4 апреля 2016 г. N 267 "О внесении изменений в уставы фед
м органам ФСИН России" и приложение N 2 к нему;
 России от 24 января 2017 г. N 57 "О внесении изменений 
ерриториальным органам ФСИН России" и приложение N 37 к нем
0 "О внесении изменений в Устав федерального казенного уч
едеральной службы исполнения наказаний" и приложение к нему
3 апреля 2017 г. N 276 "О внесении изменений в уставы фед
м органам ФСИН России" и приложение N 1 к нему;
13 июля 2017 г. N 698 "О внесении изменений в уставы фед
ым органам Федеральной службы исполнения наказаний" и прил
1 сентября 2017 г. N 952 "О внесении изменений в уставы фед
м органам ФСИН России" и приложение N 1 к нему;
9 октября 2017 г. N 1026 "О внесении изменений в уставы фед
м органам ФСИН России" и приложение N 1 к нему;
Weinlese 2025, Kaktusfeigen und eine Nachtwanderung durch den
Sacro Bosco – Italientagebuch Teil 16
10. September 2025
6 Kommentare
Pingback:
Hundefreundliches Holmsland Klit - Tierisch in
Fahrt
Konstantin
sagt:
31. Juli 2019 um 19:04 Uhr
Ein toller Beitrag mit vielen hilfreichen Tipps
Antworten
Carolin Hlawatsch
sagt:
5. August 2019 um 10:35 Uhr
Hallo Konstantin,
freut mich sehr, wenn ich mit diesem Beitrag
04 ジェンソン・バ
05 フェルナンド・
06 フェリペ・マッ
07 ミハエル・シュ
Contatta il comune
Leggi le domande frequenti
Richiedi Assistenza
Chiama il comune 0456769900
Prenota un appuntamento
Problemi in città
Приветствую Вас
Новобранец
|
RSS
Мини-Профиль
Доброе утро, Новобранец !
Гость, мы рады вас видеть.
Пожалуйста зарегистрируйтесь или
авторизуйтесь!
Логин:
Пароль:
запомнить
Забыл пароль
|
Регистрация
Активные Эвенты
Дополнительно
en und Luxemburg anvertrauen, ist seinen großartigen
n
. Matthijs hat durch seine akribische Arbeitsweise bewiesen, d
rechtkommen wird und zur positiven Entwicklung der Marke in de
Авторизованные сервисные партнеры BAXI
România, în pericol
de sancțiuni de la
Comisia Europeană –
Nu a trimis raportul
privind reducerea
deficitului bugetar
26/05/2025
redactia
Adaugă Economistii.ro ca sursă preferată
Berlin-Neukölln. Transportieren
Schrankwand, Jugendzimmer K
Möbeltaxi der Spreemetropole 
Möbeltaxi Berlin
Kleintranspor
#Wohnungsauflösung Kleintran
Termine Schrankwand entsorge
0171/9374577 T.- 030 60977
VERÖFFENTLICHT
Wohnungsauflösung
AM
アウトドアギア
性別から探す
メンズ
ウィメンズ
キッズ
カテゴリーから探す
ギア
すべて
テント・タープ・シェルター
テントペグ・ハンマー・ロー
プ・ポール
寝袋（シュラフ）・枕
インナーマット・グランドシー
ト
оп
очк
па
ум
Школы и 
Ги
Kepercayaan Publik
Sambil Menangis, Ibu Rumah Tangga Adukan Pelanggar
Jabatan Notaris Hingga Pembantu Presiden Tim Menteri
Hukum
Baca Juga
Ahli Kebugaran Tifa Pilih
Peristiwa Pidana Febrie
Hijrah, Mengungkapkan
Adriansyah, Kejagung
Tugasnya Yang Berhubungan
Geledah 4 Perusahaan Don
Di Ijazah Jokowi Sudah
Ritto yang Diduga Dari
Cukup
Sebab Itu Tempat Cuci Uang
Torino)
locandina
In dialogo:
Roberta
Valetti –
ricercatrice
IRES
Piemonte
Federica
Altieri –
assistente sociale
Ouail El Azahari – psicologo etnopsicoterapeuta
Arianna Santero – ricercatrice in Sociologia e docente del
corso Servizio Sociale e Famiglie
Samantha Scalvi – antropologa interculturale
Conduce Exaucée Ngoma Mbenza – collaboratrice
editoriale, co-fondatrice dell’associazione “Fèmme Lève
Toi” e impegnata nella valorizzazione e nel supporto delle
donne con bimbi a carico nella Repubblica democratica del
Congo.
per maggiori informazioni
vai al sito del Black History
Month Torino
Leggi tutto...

What you need to do - Scan the records for the string "уставы". Copy each line in which it appears.

Solution below -
4 апреля 2016 г. N 267 "О внесении изменений в уставы фед
3 апреля 2017 г. N 276 "О внесении изменений в уставы фед
13 июля 2017 г. N 698 "О внесении изменений в уставы фед
1 сентября 2017 г. N 952 "О внесении изменений в уставы фед
9 октября 2017 г. N 1026 "О внесении изменений в уставы фед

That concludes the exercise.